Asthma has been considered an immunological disease mediated by Th2 cells and adaptive immunity. However, clinical and experimental observations suggest that additional pathways may regulate asthma, particularly in non-allergic forms of asthma, such as asthma associated with air pollution, stress, obesity and infection.
Our goal was to understand Th2 cell-independent conditions which might lead to airway hyperreactivity (AHR), a cardinal feature of asthma.
We examined a mouse model of experimental asthma, in which AHR was induced with glycolipid antigens, which activate natural killer T (NKT) cells.

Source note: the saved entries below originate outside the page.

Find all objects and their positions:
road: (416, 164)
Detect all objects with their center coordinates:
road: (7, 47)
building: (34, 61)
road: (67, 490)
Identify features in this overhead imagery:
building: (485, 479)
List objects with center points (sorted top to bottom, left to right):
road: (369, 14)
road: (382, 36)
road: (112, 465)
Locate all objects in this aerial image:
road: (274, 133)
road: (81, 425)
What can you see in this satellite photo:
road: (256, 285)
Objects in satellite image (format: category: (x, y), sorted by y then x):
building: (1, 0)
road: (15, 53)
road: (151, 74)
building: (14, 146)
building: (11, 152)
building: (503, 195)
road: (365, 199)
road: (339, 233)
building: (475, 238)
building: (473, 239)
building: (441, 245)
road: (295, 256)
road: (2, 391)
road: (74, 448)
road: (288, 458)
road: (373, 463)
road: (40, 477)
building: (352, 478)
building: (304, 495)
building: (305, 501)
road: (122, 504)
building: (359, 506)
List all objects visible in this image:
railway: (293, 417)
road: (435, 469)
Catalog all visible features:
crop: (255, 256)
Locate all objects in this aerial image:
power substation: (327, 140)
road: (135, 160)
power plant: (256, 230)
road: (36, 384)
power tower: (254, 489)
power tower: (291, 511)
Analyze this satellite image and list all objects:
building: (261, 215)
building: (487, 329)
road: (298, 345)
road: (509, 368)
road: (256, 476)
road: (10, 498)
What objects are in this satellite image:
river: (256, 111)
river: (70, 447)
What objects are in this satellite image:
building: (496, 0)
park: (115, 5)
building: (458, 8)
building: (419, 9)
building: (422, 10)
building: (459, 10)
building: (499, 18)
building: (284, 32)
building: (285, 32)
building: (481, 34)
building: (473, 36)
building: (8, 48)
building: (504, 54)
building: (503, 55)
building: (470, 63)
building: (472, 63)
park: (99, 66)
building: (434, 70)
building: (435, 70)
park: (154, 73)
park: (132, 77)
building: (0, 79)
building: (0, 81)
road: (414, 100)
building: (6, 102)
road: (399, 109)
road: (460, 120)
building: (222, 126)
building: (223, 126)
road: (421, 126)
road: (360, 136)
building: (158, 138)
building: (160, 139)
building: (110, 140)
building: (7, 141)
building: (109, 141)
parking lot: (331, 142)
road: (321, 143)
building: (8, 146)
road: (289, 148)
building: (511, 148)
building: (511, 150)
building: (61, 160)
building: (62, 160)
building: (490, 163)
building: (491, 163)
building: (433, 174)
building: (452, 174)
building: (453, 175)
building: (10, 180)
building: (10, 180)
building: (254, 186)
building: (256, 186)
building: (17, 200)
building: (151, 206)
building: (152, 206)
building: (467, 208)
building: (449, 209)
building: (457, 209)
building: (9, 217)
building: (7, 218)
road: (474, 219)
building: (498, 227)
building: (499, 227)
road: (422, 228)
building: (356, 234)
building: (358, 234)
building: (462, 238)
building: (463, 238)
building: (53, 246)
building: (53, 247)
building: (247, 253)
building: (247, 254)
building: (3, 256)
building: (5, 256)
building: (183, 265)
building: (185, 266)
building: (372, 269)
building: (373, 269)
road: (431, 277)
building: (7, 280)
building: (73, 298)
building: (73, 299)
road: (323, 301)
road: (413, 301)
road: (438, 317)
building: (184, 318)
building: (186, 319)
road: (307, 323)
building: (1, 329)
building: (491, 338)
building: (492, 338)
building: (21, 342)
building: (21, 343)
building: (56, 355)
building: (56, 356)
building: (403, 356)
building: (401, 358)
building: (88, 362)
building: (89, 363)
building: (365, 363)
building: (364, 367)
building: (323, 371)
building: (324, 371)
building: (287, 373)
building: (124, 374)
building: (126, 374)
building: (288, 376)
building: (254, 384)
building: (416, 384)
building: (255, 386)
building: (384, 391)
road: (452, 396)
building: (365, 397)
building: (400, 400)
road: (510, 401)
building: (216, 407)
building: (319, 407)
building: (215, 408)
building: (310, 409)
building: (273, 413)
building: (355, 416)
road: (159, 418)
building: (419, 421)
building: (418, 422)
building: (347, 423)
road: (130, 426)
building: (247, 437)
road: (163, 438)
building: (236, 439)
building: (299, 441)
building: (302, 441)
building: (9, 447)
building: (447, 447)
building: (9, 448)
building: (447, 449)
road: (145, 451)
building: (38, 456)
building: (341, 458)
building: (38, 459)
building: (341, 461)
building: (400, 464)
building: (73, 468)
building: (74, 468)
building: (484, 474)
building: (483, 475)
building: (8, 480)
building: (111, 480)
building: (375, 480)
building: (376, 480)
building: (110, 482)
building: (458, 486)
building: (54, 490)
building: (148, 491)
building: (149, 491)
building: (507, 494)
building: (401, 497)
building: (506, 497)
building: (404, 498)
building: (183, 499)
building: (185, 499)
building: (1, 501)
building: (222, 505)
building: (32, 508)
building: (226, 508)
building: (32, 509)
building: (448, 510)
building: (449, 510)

In this model, AHR developed rapidly when mice were treated with NKT cell-activating glycolipid antigens, even in the absence of conventional CD4+ T cells. The activated NKT cells directly induced alveolar macrophages to produce IL-33, which in turn activated NKT cells as well as natural helper cells, a newly described non-T, non-B, innate lymphoid cell type, to increase production of IL-13. Surprisingly, this glycolipid-induced AHR pathway required not only IL-13, but also IL-33 and its receptor, ST2, since it was blocked by an anti-ST2 mAb, and was greatly reduced in ST2−/− mice. When adoptively transferred into IL-13−/− mice, both wildtype natural helper cells and NKT cells were sufficient for the development of glycolipid induced AHR.
Since plant pollens, house dust and some bacteria contain glycolipids that can directly activate NKT cells, these studies suggest that AHR and asthma can fully develop, or be greatly enhanced, through innate immune mechanisms, involving IL-33, natural helper cells and NKT cells.